Zaadcel/eicel
- Gepubliceerd in Gezondheid
- Lees 1013 keer
Geslachtscellen van de mens zijn haploïd. Door bevruchting ontstaat er een diploïd. Voor een chromosoompaar geldt dat er altijd één chromosoom van de moeder is en één van de vader en dat ze dezelfde erfelijke informatie bevatten. Bij vrouwen begint de meiose al in het foetale stadium. Onder invloed van hormonen voltooit tijdens elke menstruatiecyclus meestal één follikel de meiose. Pas als er bevruchting optreedt, wordt meiose II afgemaakt. Dan zijn er uiteindelijk drie poollichaampjes en één eicel gevormd. In de eierstok (ovarium) zijn eicellen omgeven door follikencellen. Eicellen ontstaan uit oöcyten. Bij de geboorte van een meisje zijn zo’n 400 000 follikels aanwezig waarvan er maar zo’n 400 tot rijping komen. Als er 2 eicellen tegelijk uit follikel komen ontstaat er een twee-eiige tweeling. Dit kan ook ontstaan door een gelijktijdige rijping van twee follikels. Meiose begint bij mannen in de pubertijd in de testes. De wanden van zaadbuisjes bestaan uit oerkiemcellen en deze delen steeds mitotisch. Elke deling levert een spermaocyt plus kiemcel op. Na meiose 1 en 2 blijven de 4 haploide cellen even met elkaar verbonden (cytoplasma bruggen). Vervolgens differentiëren cellen zich tot zaadcellen. Bij de differentiatie stoten cellen bepaalde delen af en krijgen ze een staart. De vorming van een zaadcel duurt ong. 24 dagen.

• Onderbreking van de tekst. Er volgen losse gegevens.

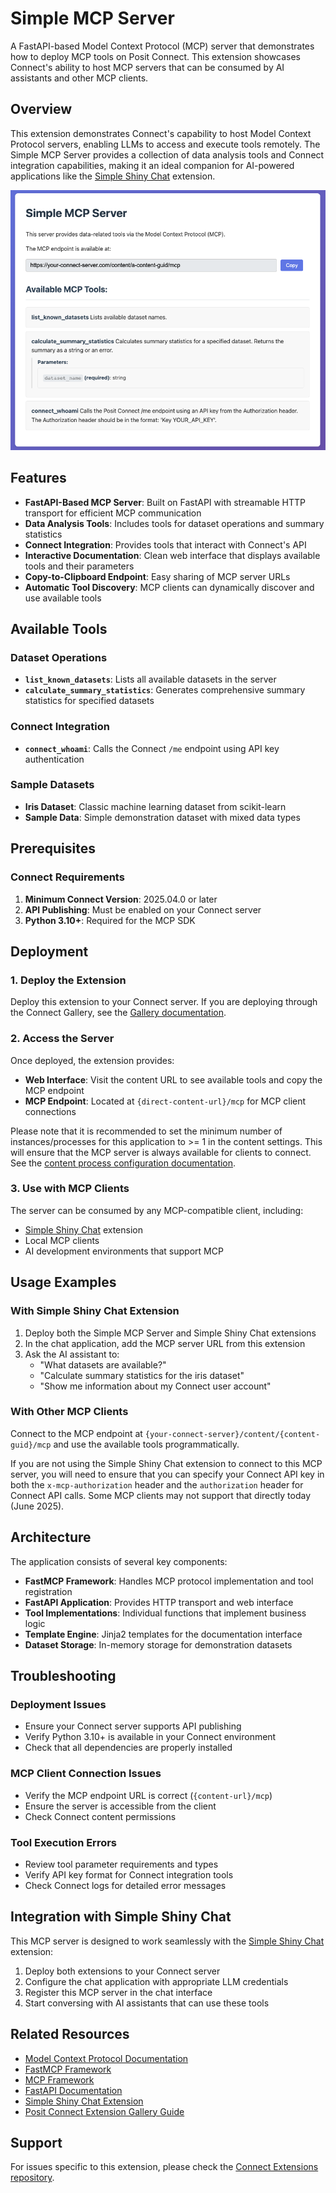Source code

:# Simple MCP Server

A FastAPI-based Model Context Protocol (MCP) server that demonstrates how to deploy MCP tools on Posit Connect. This extension showcases Connect's ability to host MCP servers that can be consumed by AI assistants and other MCP clients.

## Overview

This extension demonstrates Connect's capability to host Model Context Protocol servers, enabling LLMs to access and execute tools remotely. The Simple MCP Server provides a collection of data analysis tools and Connect integration capabilities, making it an ideal companion for AI-powered applications like the [Simple Shiny Chat](../simple-shiny-chat-with-mcp/README.md) extension.

![MCP Server Landing Page](./images/demo.png)

## Features

- **FastAPI-Based MCP Server**: Built on FastAPI with streamable HTTP transport for efficient MCP communication
- **Data Analysis Tools**: Includes tools for dataset operations and summary statistics
- **Connect Integration**: Provides tools that interact with Connect's API
- **Interactive Documentation**: Clean web interface that displays available tools and their parameters
- **Copy-to-Clipboard Endpoint**: Easy sharing of MCP server URLs
- **Automatic Tool Discovery**: MCP clients can dynamically discover and use available tools

## Available Tools

### Dataset Operations
- **`list_known_datasets`**: Lists all available datasets in the server
- **`calculate_summary_statistics`**: Generates comprehensive summary statistics for specified datasets

### Connect Integration
- **`connect_whoami`**: Calls the Connect `/me` endpoint using API key authentication

### Sample Datasets
- **Iris Dataset**: Classic machine learning dataset from scikit-learn
- **Sample Data**: Simple demonstration dataset with mixed data types

## Prerequisites

### Connect Requirements

1. **Minimum Connect Version**: 2025.04.0 or later
2. **API Publishing**: Must be enabled on your Connect server
3. **Python 3.10+**: Required for the MCP SDK

## Deployment

### 1. Deploy the Extension
Deploy this extension to your Connect server. If you are deploying through the Connect Gallery, see the [Gallery documentation](https://docs.posit.co/connect/user/publishing-connect-gallery/).

### 2. Access the Server
Once deployed, the extension provides:
- **Web Interface**: Visit the content URL to see available tools and copy the MCP endpoint
- **MCP Endpoint**: Located at `{direct-content-url}/mcp` for MCP client connections

Please note that it is recommended to set the minimum number of instances/processes for this application to >= 1 in the content settings. This will ensure that the MCP server is always available for clients to connect. See the [content process configuration documentation](https://docs.posit.co/connect/user/content-settings/index.html#process-configurations).

### 3. Use with MCP Clients
The server can be consumed by any MCP-compatible client, including:
- [Simple Shiny Chat](../simple-shiny-chat-with-mcp/README.md) extension
- Local MCP clients
- AI development environments that support MCP

## Usage Examples

### With Simple Shiny Chat Extension

1. Deploy both the Simple MCP Server and Simple Shiny Chat extensions
2. In the chat application, add the MCP server URL from this extension
3. Ask the AI assistant to:
   - "What datasets are available?"
   - "Calculate summary statistics for the iris dataset"
   - "Show me information about my Connect user account"

### With Other MCP Clients

Connect to the MCP endpoint at `{your-connect-server}/content/{content-guid}/mcp` and use the available tools programmatically.

If you are not using the Simple Shiny Chat extension to connect to this MCP server, you will need to ensure that you can specify your Connect API key in both the `x-mcp-authorization` header and the `authorization` header for Connect API calls. Some MCP clients may not support that directly today (June 2025).

## Architecture

The application consists of several key components:

- **FastMCP Framework**: Handles MCP protocol implementation and tool registration
- **FastAPI Application**: Provides HTTP transport and web interface
- **Tool Implementations**: Individual functions that implement business logic
- **Template Engine**: Jinja2 templates for the documentation interface
- **Dataset Storage**: In-memory storage for demonstration datasets

## Troubleshooting

### Deployment Issues
- Ensure your Connect server supports API publishing
- Verify Python 3.10+ is available in your Connect environment
- Check that all dependencies are properly installed

### MCP Client Connection Issues
- Verify the MCP endpoint URL is correct (`{content-url}/mcp`)
- Ensure the server is accessible from the client
- Check Connect content permissions

### Tool Execution Errors
- Review tool parameter requirements and types
- Verify API key format for Connect integration tools
- Check Connect logs for detailed error messages

## Integration with Simple Shiny Chat

This MCP server is designed to work seamlessly with the [Simple Shiny Chat](../simple-shiny-chat-with-mcp/README.md) extension:

1. Deploy both extensions to your Connect server
2. Configure the chat application with appropriate LLM credentials
3. Register this MCP server in the chat interface
4. Start conversing with AI assistants that can use these tools

## Related Resources

- [Model Context Protocol Documentation](https://modelcontextprotocol.io/)
- [FastMCP Framework](https://github.com/jlowin/fastmcp)
- [MCP Framework](https://github.com/modelcontextprotocol/python-sdk)
- [FastAPI Documentation](https://fastapi.tiangolo.com/)
- [Simple Shiny Chat Extension](../simple-shiny-chat-with-mcp/README.md)
- [Posit Connect Extension Gallery Guide](https://docs.posit.co/connect/admin/connect-gallery/index.html)

## Support

For issues specific to this extension, please check the [Connect Extensions repository](https://github.com/posit-dev/connect-extensions).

Geslachtscellen: Gameten, een eindproduct van de meiose.
Haploïd: Set van 23 chromosomen.
Diploïd: Set van 2 x 23 chromosomen.
Meiose: Bij meiose 1 gaan de chromosomen van een paar uit elkaar en bij
meiose 2 gaan de chromatiden van elk chromosoom uit elkaar.
Bijbal: Onderdeel van de zaadbal waar de rijpe zaadcellen worden opgeslagen.